While there are several direct flights each day between Ottawa and Laguardia Airport, the fare is about 1/3 as costly with a three-hour drive to Syracuse, in northern New York state. Here, we see the differences in taxes and costs and the peculiar opportunities and challenges that borders create. (We may stretch these money-saving arbitrage concepts even further with a contemplated visit to Chicago in May. U.S. federal subsidies have resulted in absurdly low fares from a small city even closer to the border than Syracuse, in Watertown NY, not to be confused with the Boston suburb in the news.)
In Brooklyn, the relative health of some formerly near-destroyed U.S. cities is also apparent. (Washington, DC, is also enjoying a renaissance.) Old buildings, formerly run-down and havens for vagrants and drug dealers, have been revitalized with young adults and families.
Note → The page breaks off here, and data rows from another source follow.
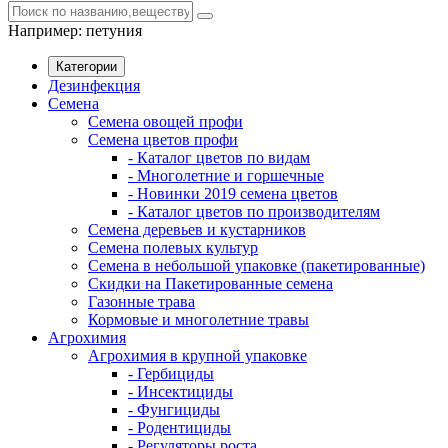
Например:
петуния
Категории
Дезинфекция
Семена
Семена овощей профи
Семена цветов профи
- Каталог цветов по видам
- Многолетние и горшечные
- Новинки 2019 семена цветов
- Каталог цветов по производителям
Семена деревьев и кустарников
Семена полевых культур
Семена в небольшой упаковке (пакетированные)
Скидки на Пакетированные семена
Газонные трава
Кормовые и многолетние травы
Агрохимия
Агрохимия в крупной упаковке
- Гербициды
- Инсектициды
- Фунгициды
- Родентициды
- Регуляторы роста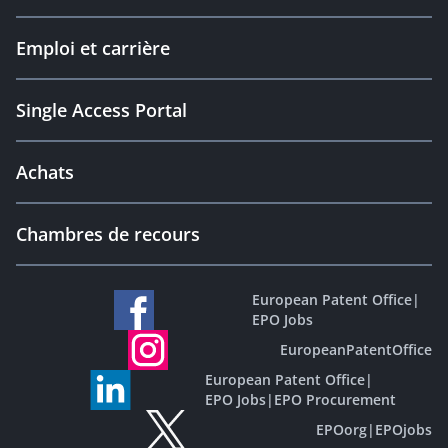
Emploi et carrière
Single Access Portal
Achats
Chambres de recours
European Patent Office
|
EPO Jobs
EuropeanPatentOffice
European Patent Office
|
EPO Jobs
|
EPO Procurement
EPOorg
|
EPOjobs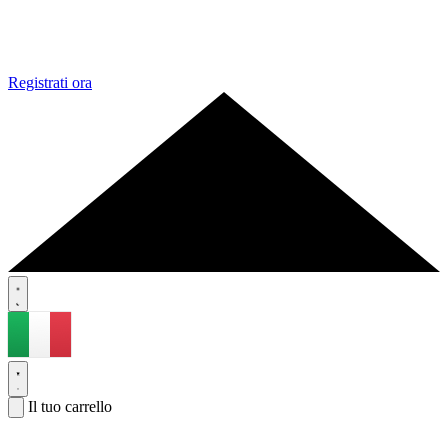
Registrati ora
Il tuo carrello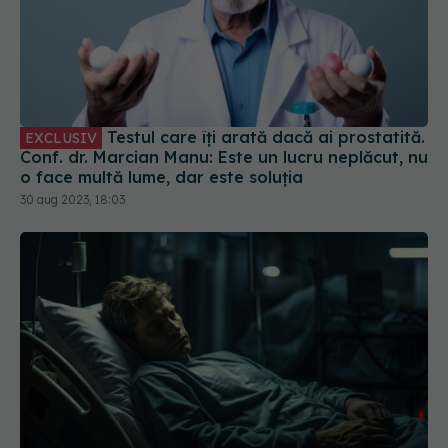
Testul care îți arată dacă ai prostatită.
EXCLUSIV
Conf. dr. Marcian Manu: Este un lucru neplăcut, nu
o face multă lume, dar este soluția
30 aug 2023, 18:03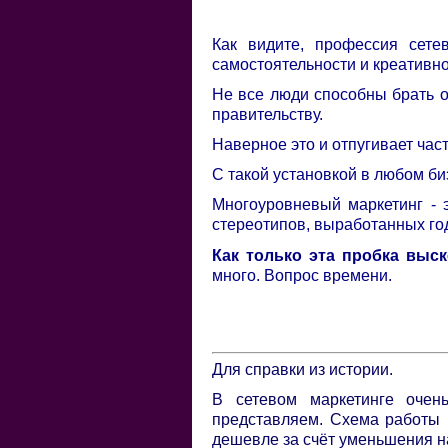
Как видите, профессия сет
самостоятельности и креативно
Не все люди способны брать от
правительству.
Наверное это и отпугивает час
С такой установкой в любом биз
Многоуровневый маркетинг - 
стереотипов, выработанных го
Как только эта пробка выск
много. Вопрос времени.
Для справки из истории.
В сетевом маркетинге очен
представляем. Схема работы п
дешевле за счёт уменьшения н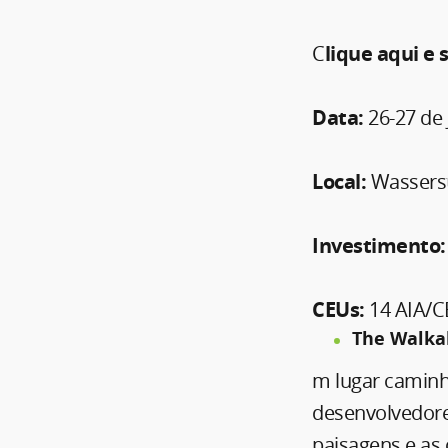
C
lique aqui e 
Data:
26-27 de
Local:
Wasserst
Investimento:
CEUs:
14 AIA/C
The Walkab
m lugar caminhá
desenvolvedores
paisagens e as 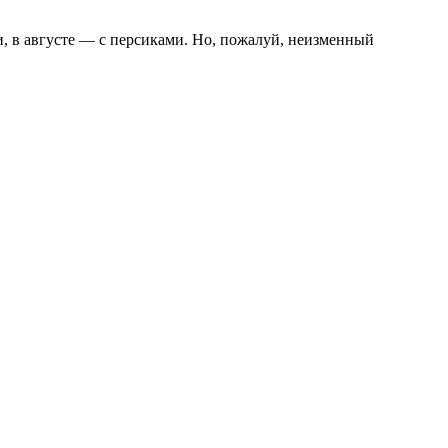
, в августе — с персиками. Но, пожалуй, неизменный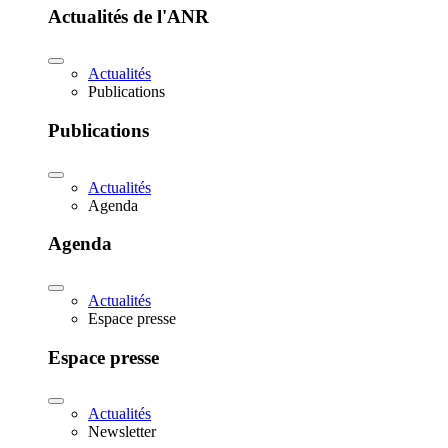
Actualités de l'ANR
Actualités
Publications
Publications
Actualités
Agenda
Agenda
Actualités
Espace presse
Espace presse
Actualités
Newsletter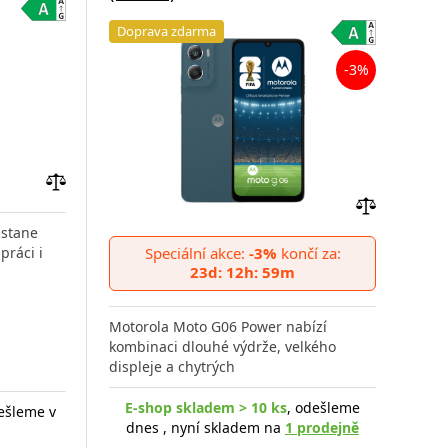
Doprava zdarma
Do
-3%
Přidat
do
Přidat
 stane
porovnání
do
práci i
Speciální akce:
-3%
končí za:
Hled
porovnání
23d: 12h: 59m
vaší
kaž
Motorola Moto G06 Power nabízí
kombinaci dlouhé výdrže, velkého
displeje a chytrých
E-shop skladem > 10 ks
, odešleme
ešleme v
E-
dnes , nyní skladem na
1 prodejně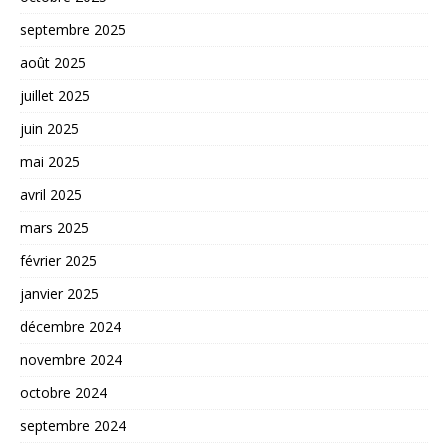
septembre 2025
août 2025
juillet 2025
juin 2025
mai 2025
avril 2025
mars 2025
février 2025
janvier 2025
décembre 2024
novembre 2024
octobre 2024
septembre 2024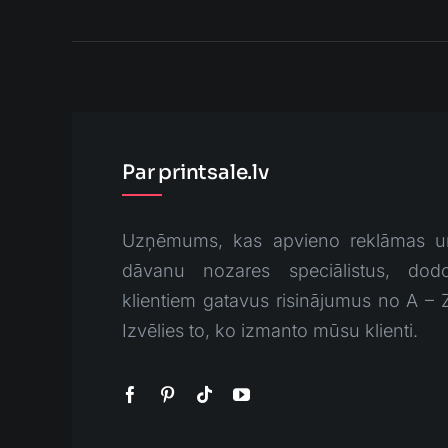
Par printsale.lv
Uzņēmums, kas apvieno reklāmas u
dāvanu nozares speciālistus, dodo
klientiem gatavus risinājumus no A – 
Izvēlies to, ko izmanto mūsu klienti.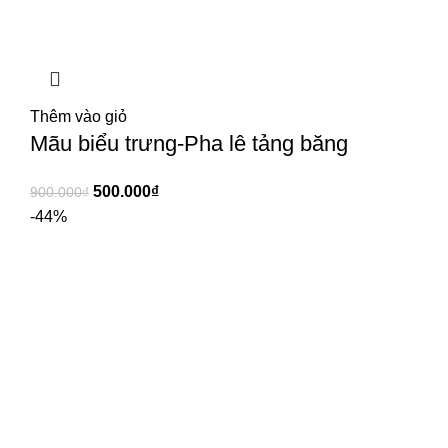
Thêm vào giỏ
Mãu biểu trưng-Pha lê tảng băng
500.000
₫
900.000
₫
-44%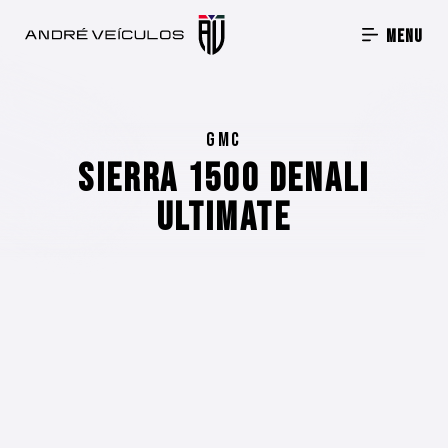
Menu
GMC
Sierra 1500 Denali
Ultimate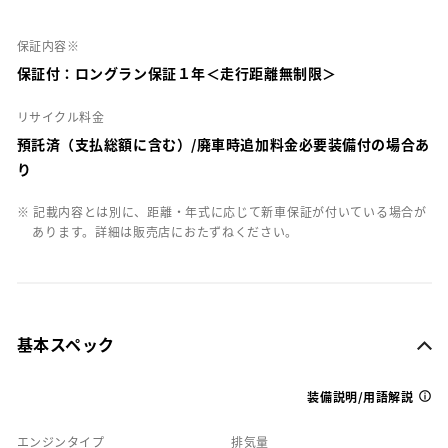
保証内容※
保証付：ロングラン保証１年＜走行距離無制限＞
リサイクル料金
預託済（支払総額に含む）/廃車時追加料金必要装備付の場合あ
り
※ 記載内容とは別に、距離・年式に応じて新車保証が付いている場合が
あります。詳細は販売店におたずねください。
基本スペック
装備説明/用語解説
エンジンタイプ
排気量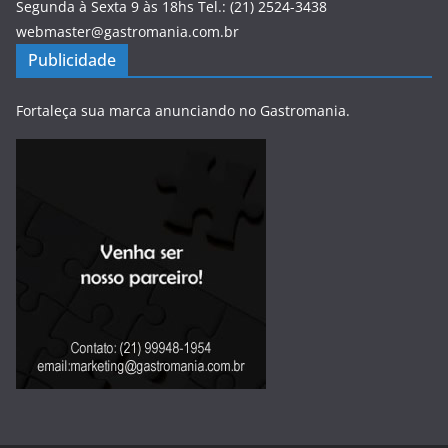
Segunda à Sexta 9 às 18hs Tel.: (21) 2524-3438
webmaster@gastromania.com.br
Publicidade
Fortaleça sua marca anunciando no Gastromania.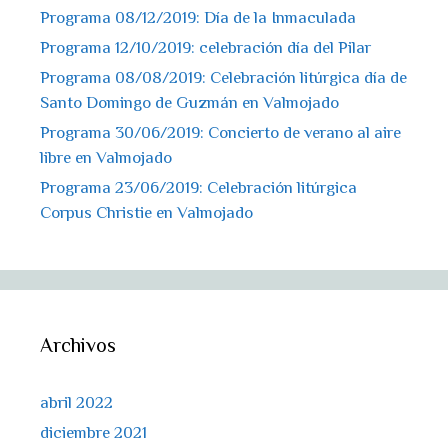
Programa 08/12/2019: Día de la Inmaculada
Programa 12/10/2019: celebración día del Pilar
Programa 08/08/2019: Celebración litúrgica día de
Santo Domingo de Guzmán en Valmojado
Programa 30/06/2019: Concierto de verano al aire
libre en Valmojado
Programa 23/06/2019: Celebración litúrgica
Corpus Christie en Valmojado
Archivos
abril 2022
diciembre 2021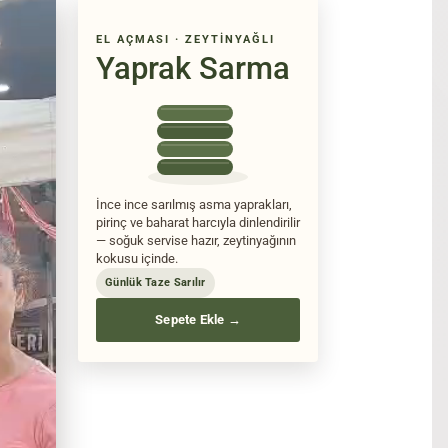
EL AÇMASI · ZEYTINYAĞLI
Yaprak Sarma
İnce ince sarılmış asma yaprakları,
pirinç ve baharat harcıyla dinlendirilir
— soğuk servise hazır, zeytinyağının
kokusu içinde.
Günlük Taze Sarılır
Sepete Ekle →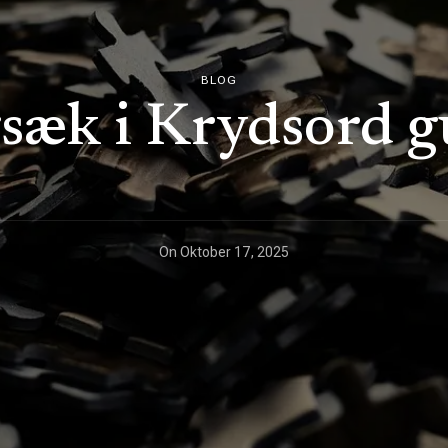
BLOG
sæk i Krydsord g
On
Oktober 17, 2025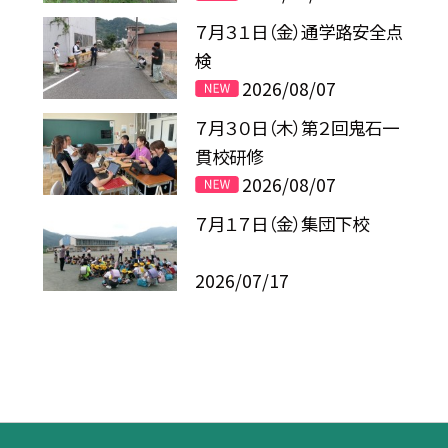
７月３１日（金）通学路安全点
検
2026/08/07
７月３０日（木）第２回鬼石一
貫校研修
2026/08/07
７月１７日（金）集団下校
2026/07/17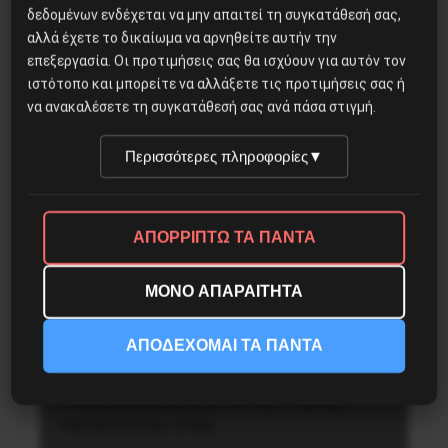
1921, τομ. Α’, 1851-1853, Αθήνα 1933
δεδομένων ενδέχεται να μην απαιτεί τη συγκατάθεσή σας,
αλλά έχετε το δικαίωμα να αρνηθείτε αυτήν την
επεξεργασία. Οι προτιμήσεις σας θα ισχύουν για αυτόν τον
22 Μαρτίου, 2021
ιστότοπο και μπορείτε να αλλάξετε τις προτιμήσεις σας ή
να ανακαλέσετε τη συγκατάθεσή σας ανά πάσα στιγμή.
Περισσότερες πληροφορίες
▼
Ιστορικά
ΑΠΟΡΡΙΠΤΩ ΤΑ ΠΑΝΤΑ
Το 1821 με τα μάτια του
ΜΟΝΟ ΑΠΑΡΑΙΤΗΤΑ
Γιάννη Σκαρίμπα
ΑΠΟΔΕΧΟΜΑΙ ΤΑ ΠΑΝΤΑ
Η Ελληνική Επανάσταση του 1821 – Εθνική,
Κοινωνική ή και τα δύο;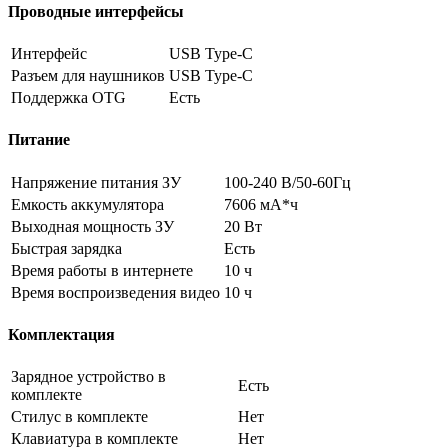
Проводные интерфейсы
Интерфейс
USB Type-C
Разъем для наушников
USB Type-C
Поддержка OTG
Есть
Питание
Напряжение питания ЗУ
100-240 В/50-60Гц
Емкость аккумулятора
7606 мА*ч
Выходная мощность ЗУ
20 Вт
Быстрая зарядка
Есть
Время работы в интернете
10 ч
Время воспроизведения видео
10 ч
Комплектация
Зарядное устройство в
Есть
комплекте
Стилус в комплекте
Нет
Клавиатура в комплекте
Нет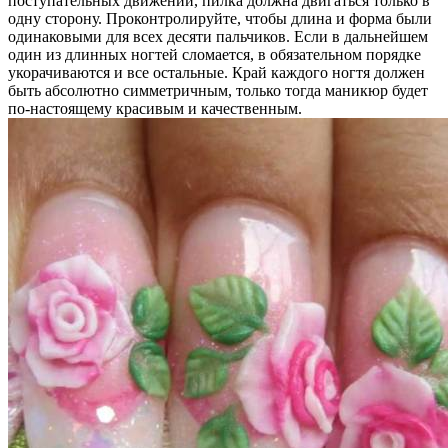
поступательных движений, пилка должна двигаться только в
одну сторону. Проконтролируйте, чтобы длина и форма были
одинаковыми для всех десяти пальчиков. Если в дальнейшем
один из длинных ногтей сломается, в обязательном порядке
укорачиваются и все остальные. Край каждого ногтя должен
быть абсолютно симметричным, только тогда маникюр будет
по-настоящему красивым и качественным.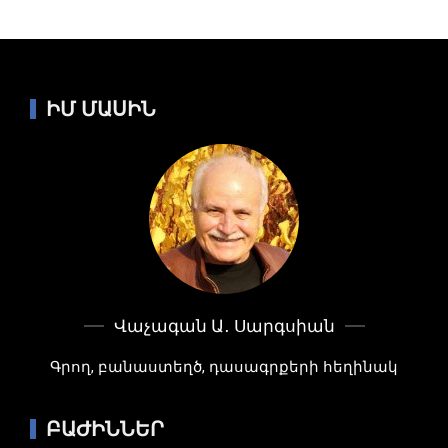
ԻՄ ՄԱՍԻՆ
Վաչագան Ա․ Սարգսիան
Գրող, բանաստեղծ, դասագրքերի հեղինակ
ԲԱԺԻՆՆԵՐ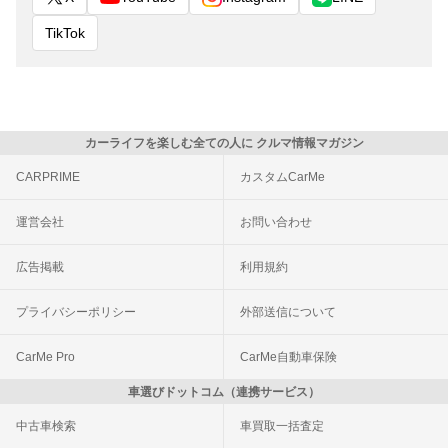
TikTok
カーライフを楽しむ全ての人に クルマ情報マガジン
CARPRIME
カスタムCarMe
運営会社
お問い合わせ
広告掲載
利用規約
プライバシーポリシー
外部送信について
CarMe Pro
CarMe自動車保険
車選びドットコム（連携サービス）
中古車検索
車買取一括査定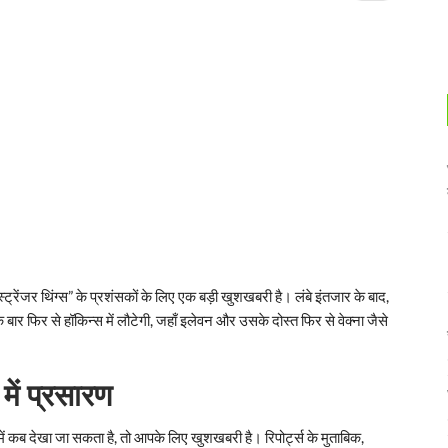
रेंजर थिंग्स” के प्रशंसकों के लिए एक बड़ी खुशखबरी है। लंबे इंतजार के बाद,
बार फिर से हॉकिन्स में लौटेगी, जहाँ इलेवन और उसके दोस्त फिर से वेक्ना जैसे
ें प्रसारण
त में कब देखा जा सकता है, तो आपके लिए खुशखबरी है। रिपोर्ट्स के मुताबिक,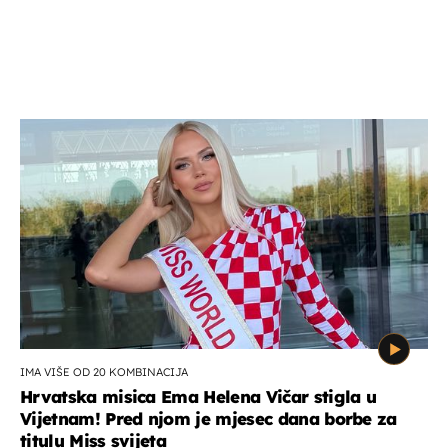
IMA VIŠE OD 20 KOMBINACIJA
Hrvatska misica Ema Helena Vičar stigla u
Vijetnam! Pred njom je mjesec dana borbe za
titulu Miss svijeta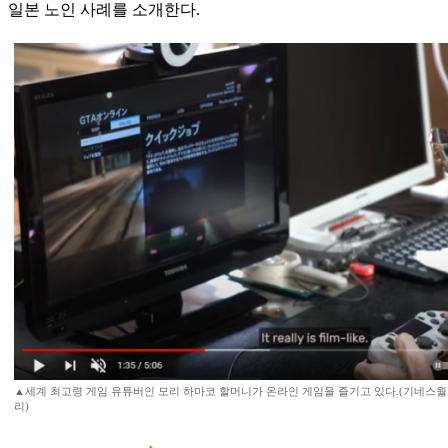
일본 노인 사례를 소개한다.
▲세계 최고령 게임 유튜버인 모리 하마코 할머니가 온라인 게임을 즐기고 있다.(기네스
리)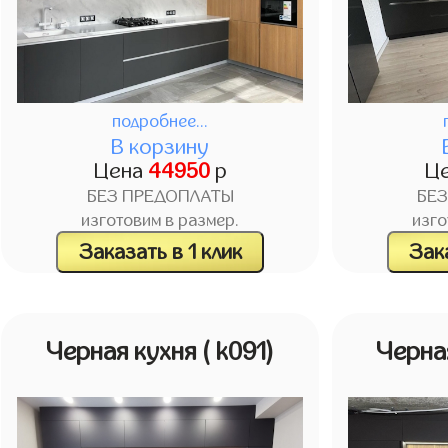
подробнее...
В корзину
Цена
44950
р
Ц
БЕЗ ПРЕДОПЛАТЫ
БЕ
изготовим в размер.
изго
Заказать в 1 клик
Зака
Черная кухня
( k091)
Черна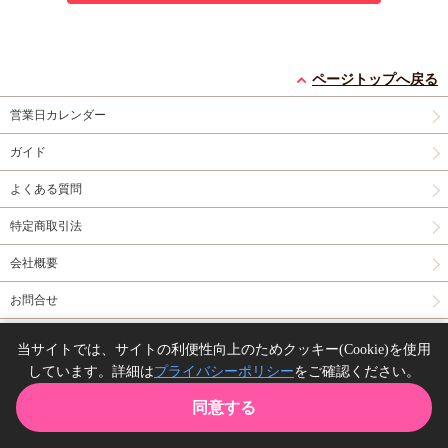
ページトップへ戻る
営業日カレンダー
ガイド
よくある質問
特定商取引法
会社概要
お問合せ
同人誌の委託について
当サイトでは、サイトの利便性向上のためクッキー(Cookie)を使用
しています。詳細は
プライバシーポリシー
をご確認ください。
Copyright(C) comicomi studio. All right reserved.
同意する
TOP
カート
購入履歴
お気に入り
ガイド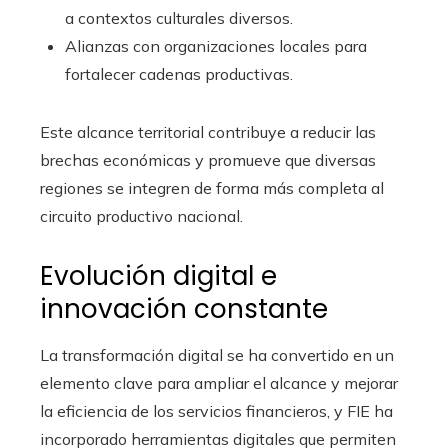
a contextos culturales diversos.
Alianzas con organizaciones locales para
fortalecer cadenas productivas.
Este alcance territorial contribuye a reducir las
brechas económicas y promueve que diversas
regiones se integren de forma más completa al
circuito productivo nacional.
Evolución digital e
innovación constante
La transformación digital se ha convertido en un
elemento clave para ampliar el alcance y mejorar
la eficiencia de los servicios financieros, y FIE ha
incorporado herramientas digitales que permiten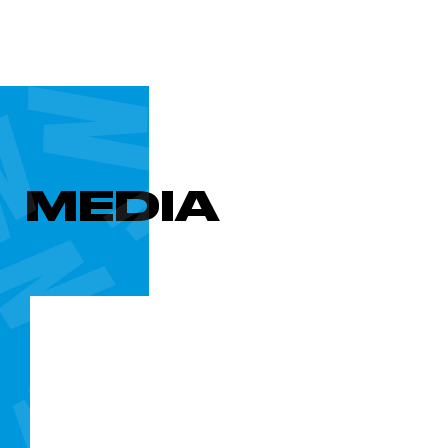
MEDIA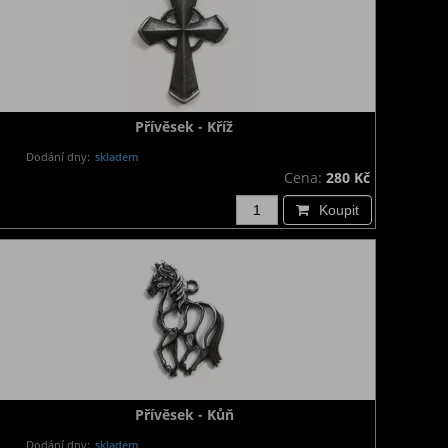
Přívěsek - Kříž
Dodání dny:
skladem
Cena:
280 Kč
Koupit
Přívěsek - Kůň
Dodání dny:
skladem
Sure, some things are more expensive than we experience in Canada, but the population density is mind-boggling, enhanced by the rural driving experience in eastern Ontario and Northern New York.
While we spent most of our time in Brooklyn, we crossed the iconic Brooklyn Bridge to Manhattan, and drove past the 9-11 site, the One World Trade Center site (formerly the Freedom Tower). As family members gathered for a Friday night dinner, we shared tweets and mobile phone reports on the Boston Marathon terrorist incident. I recall telling others near me that “they’ve captured the guy in a boat in a back-yard,” causing rather incredulous reactions.
I felt some optimism when we returned home at 11 p.m. Despite the recent violence in not-too-distant locations, I could see plenty of hope, growth and opportunity, coupled with tradition and diversity.